PROBLEM TO WORK ON — Give the lines again exactly as they appear, from the first line of the listing through the line containing "FIGURE2 Aliyun food recognition", and omit every picture.

GIVEN INFORMATION —
************

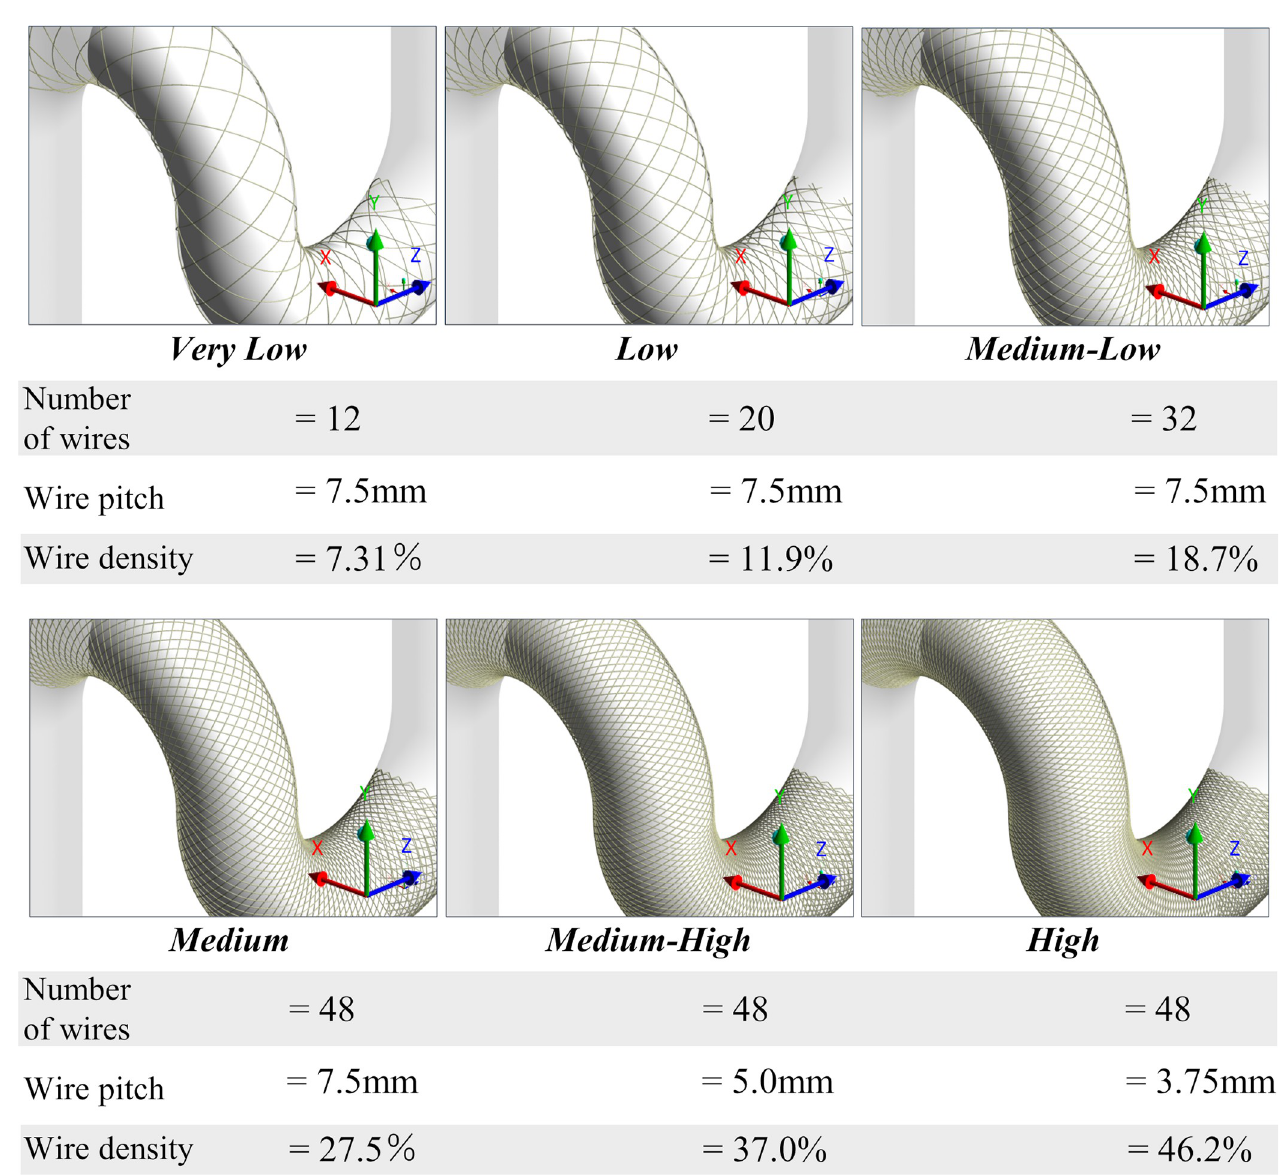
Fig 2. Generated 6 types of deployed stents. The Stents were generated by varying the number of wires and wire pitch, and the wire density was calculated.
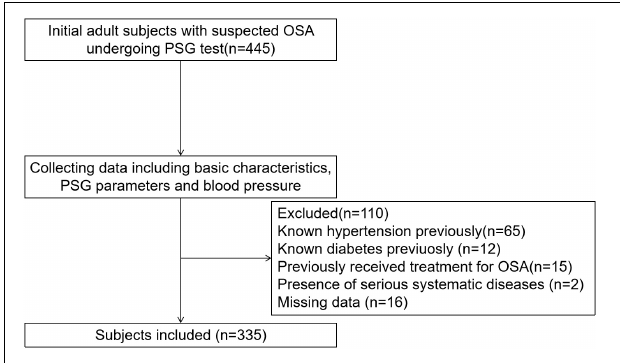
FIGURE 1 | Enrollment flow chart for the study population. OSA, obstructive sleep apnea; PSG, polysomnography.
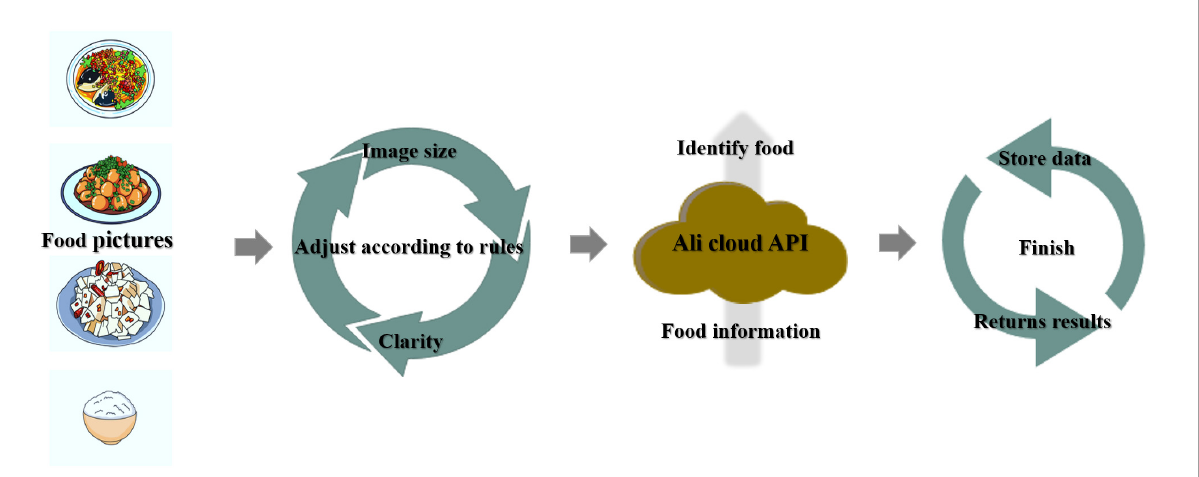
FIGURE2 Aliyun food recognition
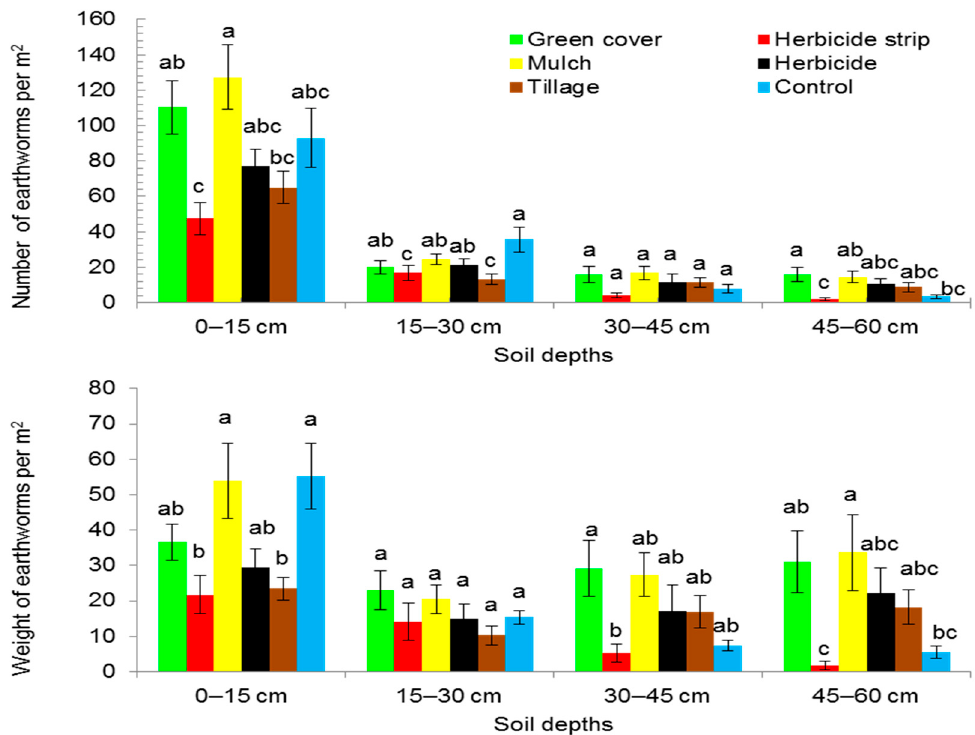
Figure 4. Earthworm abundance and their biomass at different soil depths per m 2 according to different soil management practices during the last year of the trial. Different letters denote significant differences among soil management practices in each depth ( p ≤ 0.05), error bars are standard errors.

************

TASK ANSWER —
Fig 2. Generated 6 types of deployed stents. The Stents were generated by varying the number of wires and wire pitch, and the wire density was calculated.
FIGURE 1 | Enrollment flow chart for the study population. OSA, obstructive sleep apnea; PSG, polysomnography.
FIGURE2 Aliyun food recognition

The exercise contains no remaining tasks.